On 10 June 2022, ARTICLE 19, together with Access Now, Electronic Frontier Foundation, Human Rights Watch, Privacy International and Reporters Without Borders, submitted a third-party intervention to the European Court of Human Rights in the case of blocking the Telegram app in Russia. Telegram was blocked countrywide after the company refused to comply with a government disclosure order to hand over confidential information about its users. The authorities claimed that they wanted, in particular, to access the private communications of users in order to detect potential ‘extremist’ threats. In our amicus, we draw attention to the importance of maintaining strong encryption practices in online communications to help safeguard freedom of expression. In our view, blocking an entire app presents a serious and disproportionate restriction on freedom of expression.
The case Telegram Messenger LLP and Telegram Messenger Inc v Russia originated from the messaging app Telegram’s refusal to comply with a government disclosure order. In July 2017, the company behind the app received a disclosure order from the Russian Federal Security Service requesting them to disclose confidential user information. The company refused, maintaining the importance of the confidentiality of private communications and the freedom of expression of Telegram users. As the company failed to hand over the requested information, a Russian court convicted, fined and then blocked access to the app countrywide.
ARTICLE 19, together with partners, is concerned by the Russian court’s decision to block access to Telegram in the country. This case directly interferes with the right to access information, as social media and messaging apps have become essential tools for receiving and imparting information. The decision to block an entire app is a severe one and should always be approached with caution. We believe that it is important for the Court to reaffirm the need to maintain the safety of private communications and recognise that encryption is a staple component of the right to privacy.
We believe that these types of disclosure orders and the subsequent sanctions are aimed at cracking down on freedom of expression by creating low encryption thresholds, removing the right to anonymity and intimidating companies into compliance with severe sanctions. Therefore, in our submission, we highlight the following:
- Any measures that are taken to restrict or weaken encryption and anonymity, through the use of backdoors and weak encryption standards, considerably weaken the safety of individual users. If any restriction is to be imposed on encryption and anonymity, an assessment of the proportionality of the measure should be carried out to ensure that the legitimate aim pursued is the least intrusive possible.

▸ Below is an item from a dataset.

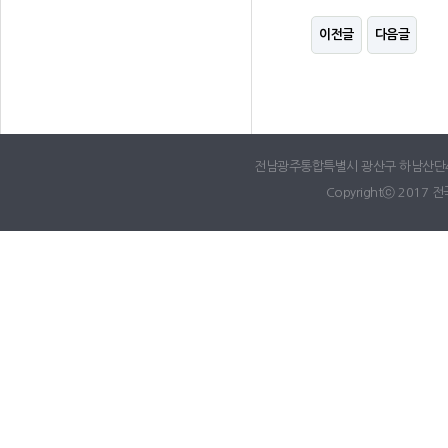
이전글
다음글
전남광주통합특별시 광산구 하남산단4번로 65,
Copyrightⓒ 2017 전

- Encryption is of vital importance for journalists and human rights defenders, among others. In the case of journalists, this could lead to the names of sources being revealed. Internet users in Ukraine and activists in Russia could face severe consequences if their identities or those of their families were to be released to the Russian authorities during the conflict. If their private messages were to be revealed it would undermine their work and create a chilling effect on freedom of expression for fear of retaliation.
- Any interference with encryption should be carried out in accordance with the law and pursue a legitimate aim. Without strong encryption standards, the right to privacy and the right to freedom of expression are at risk.

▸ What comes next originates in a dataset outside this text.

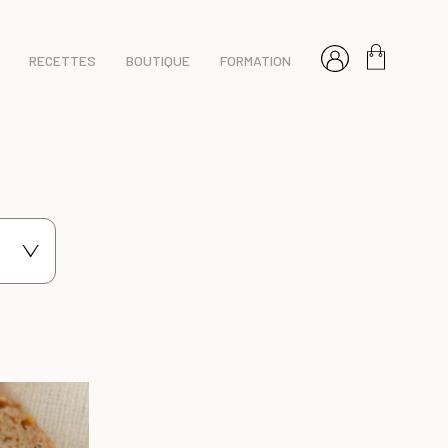
RECETTES
BOUTIQUE
FORMATION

- The blocking of an app or service is a severe penalty and should only be seen as a last resort. We strongly believe that restricting access to or blocking an entire app based on an order that concerns a small group is extremely disproportionate and sets a worrying precedent. Online platforms are undeniably the first source of information for many people. People use these apps to freely express themselves and the blocking of an app immediately removes that vital tool for expression.